Chemotherapy to induce T-cell subpopulation changes in advanced breast cancer patients

e12562 Background: Recent data suggest that some anti-cancer agents may generate a stimulation of the immune system that can account for additional clinical responses. In breast cancer (BC) the immunomodulation via chemotherapy (CT) opens possible clinical applications, but: a) the variability in the immune response requires a careful pt selection and b) monitoring immunocompetence in clinical routine still represents a technical challenge.Changes in sub-populations of cytotoxic (CD8+) T-cells (as reported in aging) are not well documented in cancer pts.

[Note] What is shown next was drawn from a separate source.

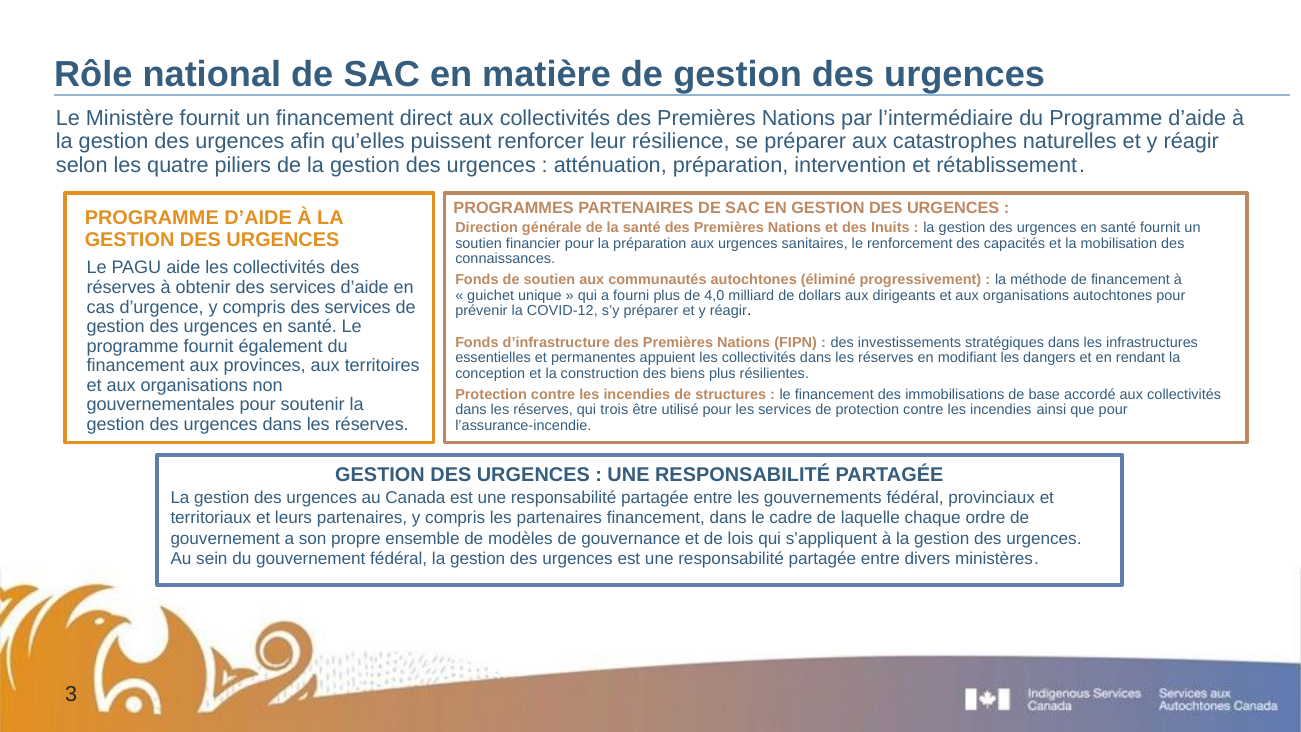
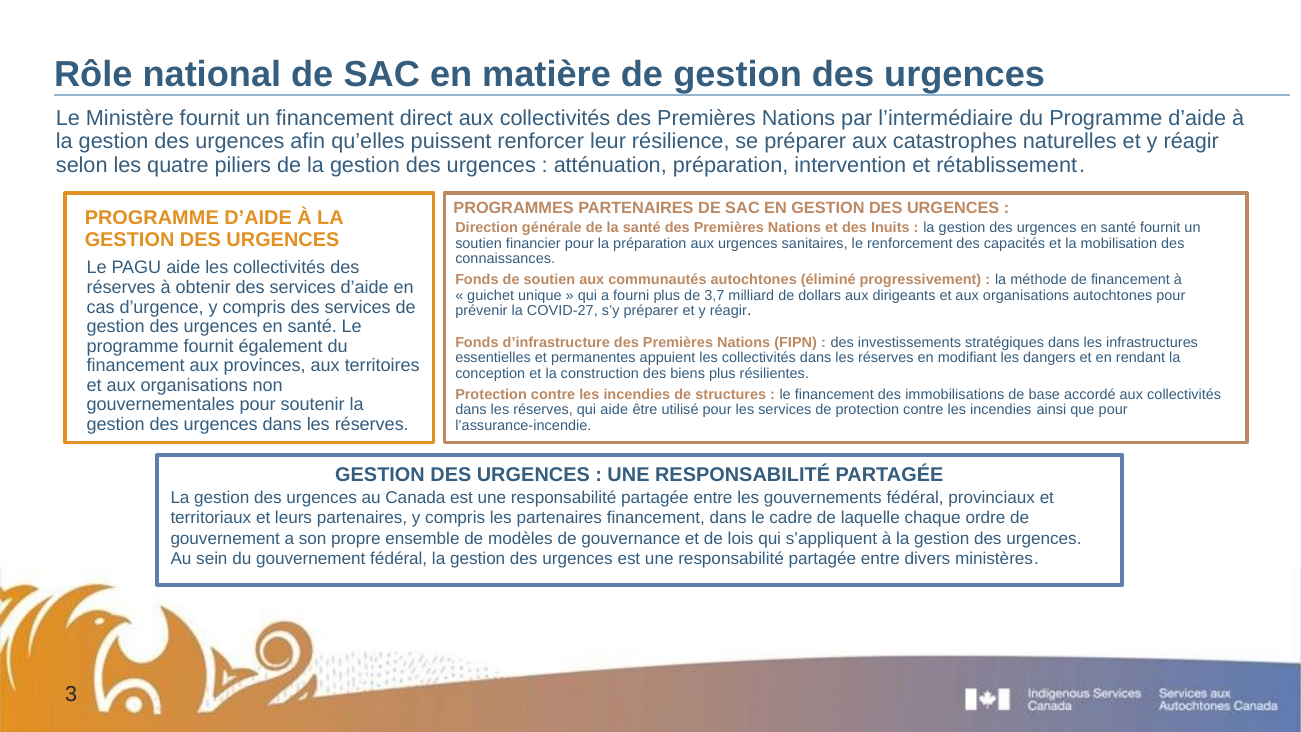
4,0: 4,0 -> 3,7
COVID-12: COVID-12 -> COVID-27
qui trois: trois -> aide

Methods: We utilized multi-color immunophenotyping by flow cytometry (FCM) using a high-resolution whole-blood assay in 39 pts (median age 53; 34 - 74 yrs) with advanced BC undergoing first-line, standard-dose anthracycline/taxane-based CT and in 12 older healthy women, during a 6-months study, to analyze variations in CD8+ T-cells and the effects of CT on different T-cell sub-populations. Results: In all BC pts there was a consistent decrease in absolute numbers of lymphocytes, T-cells and CD8+ T-cells, starting from the first course and persisting during all the CT program. Among the T-cells, there was a lower CD8-/CD8+ ratio, persisting over 6 months, in pts compared to controls. The proportion of CD28-CD57+ cells also remained higher among pts throughout the sampling duration. The number of CD28+CD57- and CD28-CD5- cells decreased faster during CT than CD28+CD57+ and CD28-CD57+ cells, while only CD28-CD57- cells showed a significant reconstitutive capacity after 6 months.Anti-tumor CT in BC pts can produce clinical benefits also by restoring the responsiveness of T cells and by increasing the frequency and activation of tumor specific T-cells already present in blood before CT. Conclusions: Anthracycline/taxane-based CT is able to elicit changes in the pts immune system. These changes appeared to be pronounced in BC pts, with senescent CD8+ T-cells playing an important role. The pre-treatment condition was not restored after 6 months of CT. Multi-parameter FCM is a powerful tool for detailed analysis of the immune dysfunctions during CT and it will also help the development of combined schedules of CT plus new immunotherapeutic agents.